Jones is now hellbent on proving his arms’ length list of fight achievements wasn’t the work of a chemist but rather due to his natural talent and the effort he expended in the gym.
“They found a long-term metabolite in my body; there’s no short-term metabolites being found in my body,” Jones said. “I don’t know how long this has been in my body. But I’d eventually like to fight to get my Daniel Cormier [no-contest] overturned because if there were short-term metabolites found in my body, you’d be able to tell that something got into my body recently. But they found a long-term metabolite in my body. They’ve never found short-term metabolites.
“If it was new, you’d find short-term metabolites and medium-term metabolites. They’re only finding long-term metabolites and nobody knows, but I hear it can be in my body up to seven years.”
He said “it almost drove me crazy” to be accused of being a steroid cheat. But he said he spoke to a mental health therapist who he said provided him with sage advice.
There are, he said he learned, two different people he must deal with: There is Jon “Bones” Jones, the flashy star fighter and there is Jonathan Dwight Jones, the father, the fiancée and the family man.
“Being suspended for three years has been very educational for me,” Jones said. “The biggest thing I’ve been able to do is have an understanding of who I am outside of this sport. Outside of Jon “Bones” Jones, who is Jonathan Dwight Jones? I got to go to therapy a lot this summer and talk about who Jonathan Jones is and what means the most to Jonathan Jones.

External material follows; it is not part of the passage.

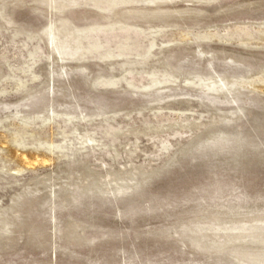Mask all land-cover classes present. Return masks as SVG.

“I got to see how people treat me when I’m not in the limelight, when I’m not training for a fight or my reputation’s not the best. I learned to differentiate between legitimate friendship and people who are around [because of my position]. I learned a lot.”

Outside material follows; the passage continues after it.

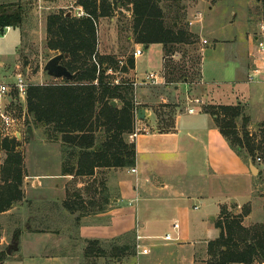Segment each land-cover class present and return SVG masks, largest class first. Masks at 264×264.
<instances>
[{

Near the end of the news conference, he noticed a female reporter he’d gotten into a testy exchange with at Thursday’s pre-fight news conference. She had asked perfectly legitimate questions about his drug usage and he asked for “better journalism” and told her “you suck.”
He apologized to her and said he was in fight mode and didn’t want to lose, not even a conversation.
It was a sign of growth that he recognized his error, but Jones needs to show a lot of signs for a lot of years to be fully accepted by his peers as well as by the fan base.
He took the first tiny steps on that long road on Saturday with a hardly surprising dismantling of Gustafsson.